Given data |
::::::::

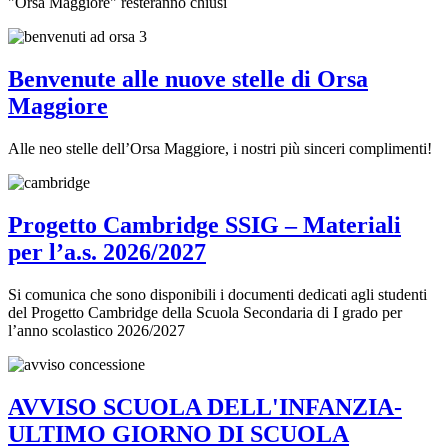
"Orsa Maggiore" resteranno chiusi
Benvenute alle nuove stelle di Orsa
Maggiore
Alle neo stelle dell’Orsa Maggiore, i nostri più sinceri complimenti!
Progetto Cambridge SSIG – Materiali
per l’a.s. 2026/2027
Si comunica che sono disponibili i documenti dedicati agli studenti
del Progetto Cambridge della Scuola Secondaria di I grado per
l’anno scolastico 2026/2027
AVVISO SCUOLA DELL'INFANZIA-
ULTIMO GIORNO DI SCUOLA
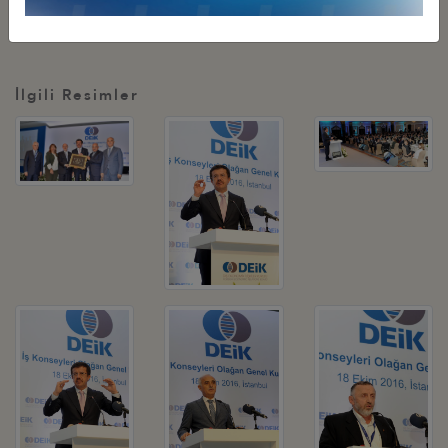
huzurlarınızda Kurum Başkanlarına bu desteklerden ötürü bir kez
daha teşekkür ederim" dedi.
İlgili Resimler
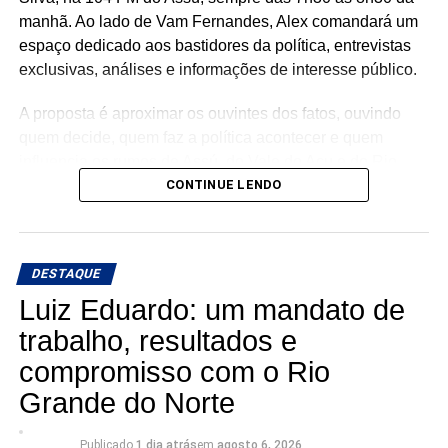
manhã. Ao lado de Vam Fernandes, Alex comandará um
espaço dedicado aos bastidores da política, entrevistas
exclusivas, análises e informações de interesse público.
A proposta é aproximar os ouvintes dos fatos, ouvindo
quem decide, quem faz a política acontecer e quem
influencia os rumos de Assú, do Vale do Açu e do Rio
Grande do Norte.
CONTINUE LENDO
🎙️ O rádio ganha um novo espaço para o debate, a
informação e a credibilidade.
DESTAQUE
Conexão com Alex Silva: onde a notícia ganha voz e os
Luiz Eduardo: um mandato de
bastidores viram informação.
trabalho, resultados e
compromisso com o Rio
📅 Estreia: 7 de agosto
📻 104 FM do Assú
Grande do Norte
🕢 Toda sexta-feira, das 7h30 às 8h30 da manhã.
Publicado
1 dia atrás
em
agosto 6, 2026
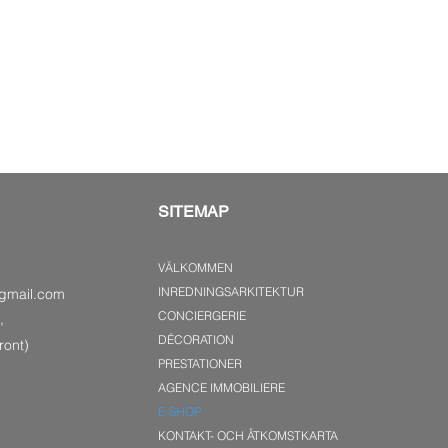
SITEMAP
VÄLKOMMEN
INREDNINGSARKITEKTUR
gmail.com
CONCIERGERIE
,
DÉCORATION
ront)
PRESTATIONER
AGENCE IMMOBILIERE
E-SHOP
KONTAKT- OCH ÅTKOMSTKARTA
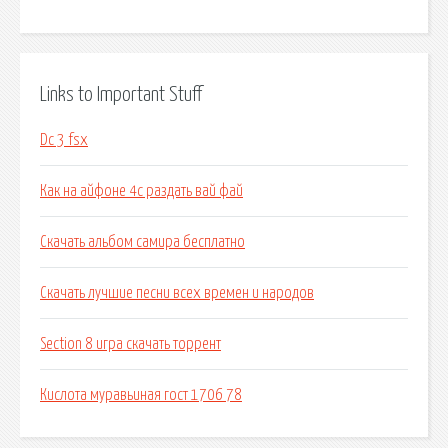
Links to Important Stuff
Dc 3 fsx
Как на айфоне 4с раздать вай фай
Скачать альбом самира бесплатно
Скачать лучшие песни всех времен и народов
Section 8 игра скачать торрент
Кислота муравьиная гост 1706 78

::::::::

Task details | Pick out each line in the material containing "manhã".

Task answer |
manhã. Ao lado de Vam Fernandes, Alex comandará um
🕢 Toda sexta-feira, das 7h30 às 8h30 da manhã.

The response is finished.